There seemed to be a lot of "teaching" or "telling" in this story. I got bogged down in the genetics and such of monkey's and the human condition etc. I'm sure they served a purpose, but the only purpose they served me was to bore me. I think the author used some $10 words when a $5 word would have been perfectly acceptable. Examples:

"Cheyenne shook her hand convivially." Seriously? Convivially? Why use that when the words agreeably or friendly would have been more understandable. I got the gist of what he meant, but just now looked it up to make sure that's what I was thinking.

"A stretch of elegiac silence filled the room." WHAT?! I looked it up and I still don't get what it means. Something to do with elegies, so maybe referring to the solemness of a funeral? I don't know, but why use that word?

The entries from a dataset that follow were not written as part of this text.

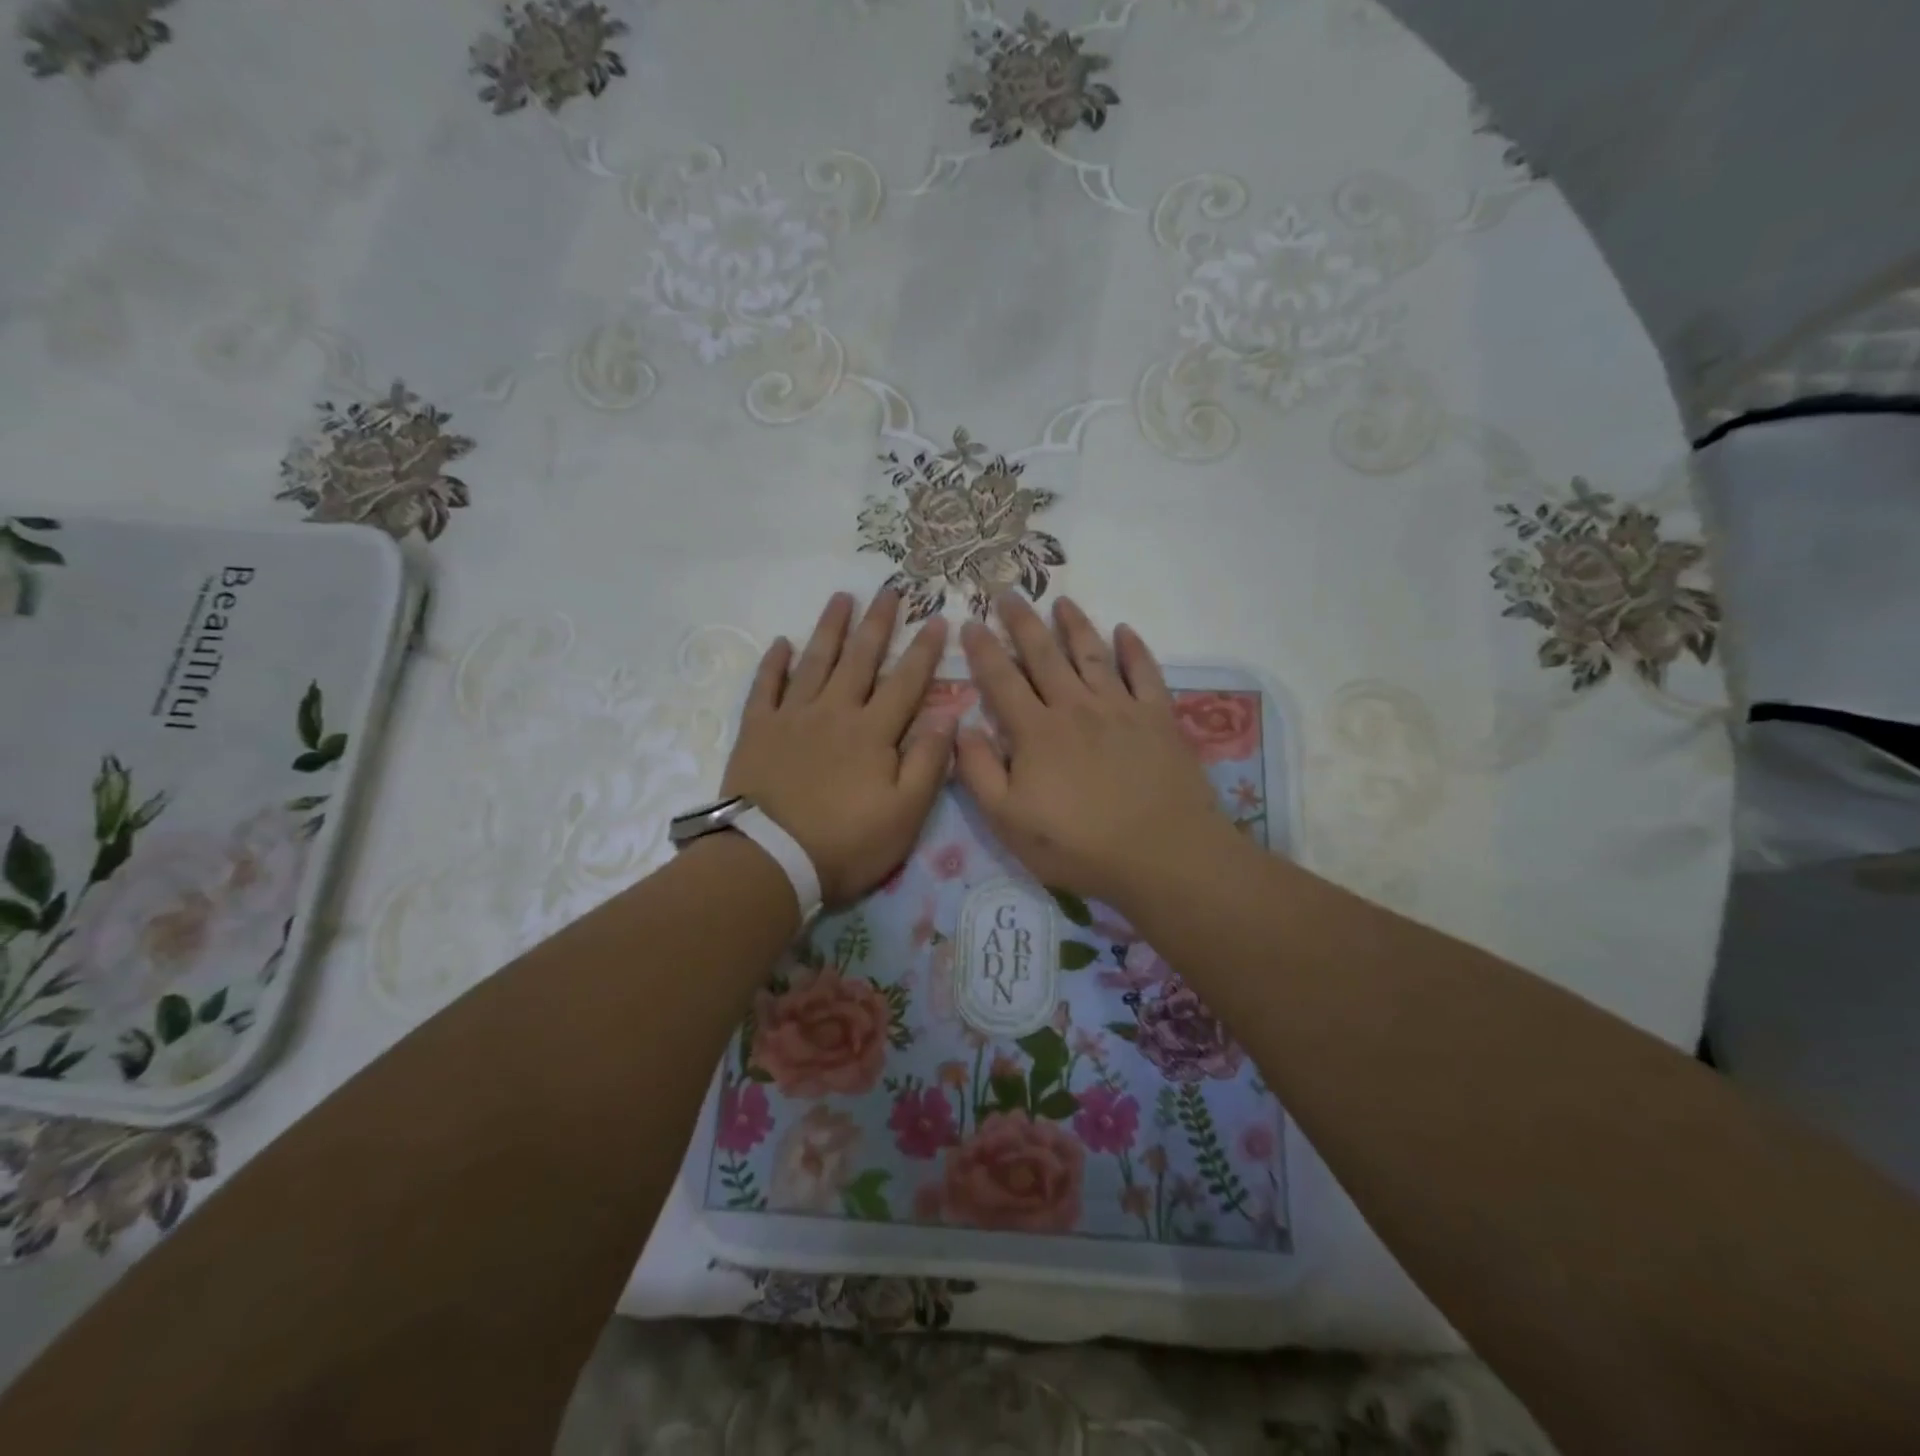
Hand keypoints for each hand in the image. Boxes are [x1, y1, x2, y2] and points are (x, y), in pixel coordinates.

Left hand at [722, 590, 953, 904]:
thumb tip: (949, 715)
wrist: (771, 860)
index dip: (923, 651)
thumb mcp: (905, 813)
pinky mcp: (757, 730)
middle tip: (889, 589)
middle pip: (861, 659)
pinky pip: (766, 687)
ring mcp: (792, 717)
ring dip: (830, 629)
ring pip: (815, 662)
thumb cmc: (846, 843)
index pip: (906, 682)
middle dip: (878, 623)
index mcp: (873, 732)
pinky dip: (774, 663)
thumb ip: (929, 762)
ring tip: (842, 598)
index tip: (936, 618)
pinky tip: (781, 643)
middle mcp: (835, 712)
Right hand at [955, 595, 1236, 912]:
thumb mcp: (1009, 821)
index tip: (970, 622)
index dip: (982, 650)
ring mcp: (1121, 708)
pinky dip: (1134, 649)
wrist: (1162, 853)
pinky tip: (1125, 631)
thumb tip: (964, 727)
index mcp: (1036, 731)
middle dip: (1022, 622)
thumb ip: (979, 772)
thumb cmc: (1078, 845)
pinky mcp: (1158, 718)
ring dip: (1074, 625)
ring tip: (1061, 601)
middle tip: (1008, 593)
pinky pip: (1145, 672)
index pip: (1001, 680)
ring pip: (1092, 654)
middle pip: (1044, 655)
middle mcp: (1075, 707)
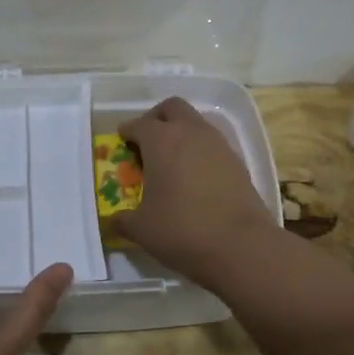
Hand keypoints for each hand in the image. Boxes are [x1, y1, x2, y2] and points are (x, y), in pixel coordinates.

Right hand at [111, 97, 274, 283]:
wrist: (241, 246)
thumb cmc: (181, 230)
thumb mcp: (141, 229)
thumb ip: (122, 220)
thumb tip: (112, 221)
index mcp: (161, 140)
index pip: (139, 124)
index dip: (127, 132)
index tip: (121, 143)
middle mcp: (191, 133)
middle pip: (172, 108)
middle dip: (156, 119)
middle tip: (146, 142)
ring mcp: (219, 145)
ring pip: (196, 123)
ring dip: (181, 134)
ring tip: (170, 162)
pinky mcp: (238, 162)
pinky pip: (212, 145)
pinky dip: (199, 152)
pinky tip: (193, 178)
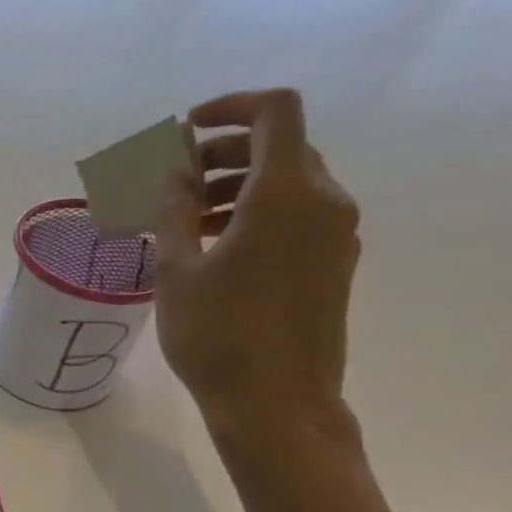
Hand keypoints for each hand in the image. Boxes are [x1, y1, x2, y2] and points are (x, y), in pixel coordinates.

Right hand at [155, 89, 361, 452]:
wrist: (277, 404)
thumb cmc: (216, 336)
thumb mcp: (176, 271)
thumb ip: (175, 211)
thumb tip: (176, 172)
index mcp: (286, 194)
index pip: (275, 113)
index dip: (230, 107)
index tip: (186, 130)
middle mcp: (325, 202)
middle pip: (282, 147)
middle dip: (224, 153)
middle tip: (175, 182)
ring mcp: (337, 233)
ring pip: (290, 182)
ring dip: (237, 186)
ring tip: (186, 221)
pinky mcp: (335, 262)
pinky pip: (299, 214)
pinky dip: (257, 213)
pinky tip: (217, 248)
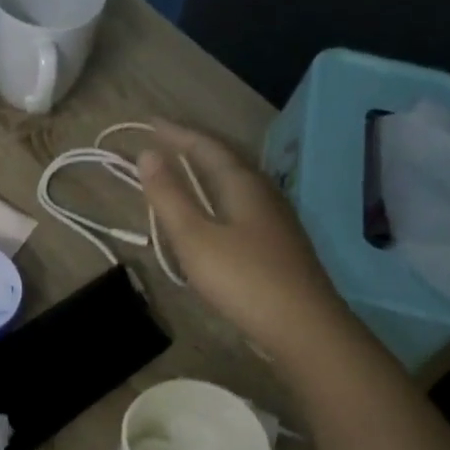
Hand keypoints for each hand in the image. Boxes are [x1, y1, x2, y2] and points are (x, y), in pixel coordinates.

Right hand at [139, 121, 346, 354]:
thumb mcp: (194, 238)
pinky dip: (217, 197)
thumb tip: (147, 153)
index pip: (206, 146)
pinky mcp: (278, 243)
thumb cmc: (243, 279)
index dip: (177, 134)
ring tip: (182, 172)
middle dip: (193, 147)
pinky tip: (212, 214)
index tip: (150, 123)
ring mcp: (275, 218)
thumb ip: (169, 196)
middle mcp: (263, 192)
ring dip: (206, 172)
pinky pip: (241, 204)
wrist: (302, 326)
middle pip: (226, 159)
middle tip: (164, 141)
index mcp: (242, 184)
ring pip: (235, 182)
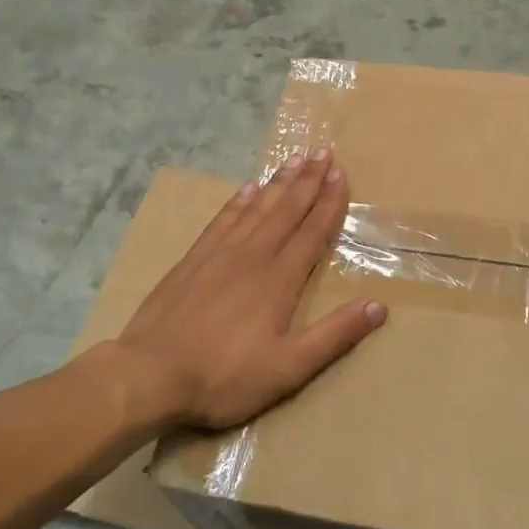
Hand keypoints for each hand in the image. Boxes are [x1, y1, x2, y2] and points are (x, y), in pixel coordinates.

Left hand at [117, 149, 386, 429]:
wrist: (149, 374)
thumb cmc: (224, 376)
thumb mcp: (289, 368)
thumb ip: (334, 336)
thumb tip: (379, 306)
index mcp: (280, 280)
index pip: (312, 232)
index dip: (329, 202)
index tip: (340, 174)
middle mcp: (253, 256)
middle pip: (286, 210)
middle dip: (308, 181)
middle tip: (322, 152)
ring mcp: (219, 254)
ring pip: (257, 208)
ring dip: (278, 183)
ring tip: (294, 159)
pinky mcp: (193, 260)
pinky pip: (223, 220)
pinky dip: (239, 201)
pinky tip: (248, 188)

And one final one: "Neither did I find any procedures that seemed overly invasive, cruel, or tendentious." Huh?

So usually if I run across words that are little used and I don't know the meaning of I stop and look them up. This time I just wrote them down and looked them up just now for this review. I'm all for broadening my vocabulary when it is appropriate, but when it seems like the author went to a dictionary or thesaurus to find a more snobby or random way of using a word it again just annoys.

The actual murders and bad guys that Patrick was hunting this time around had me on the edge of my seat and as always managed to keep me wondering who actually was orchestrating the whole mess. There are several twists and turns that keep the reader guessing throughout the story and once again we are left with some loose ends with Basque still out there. Can't wait to start The Queen!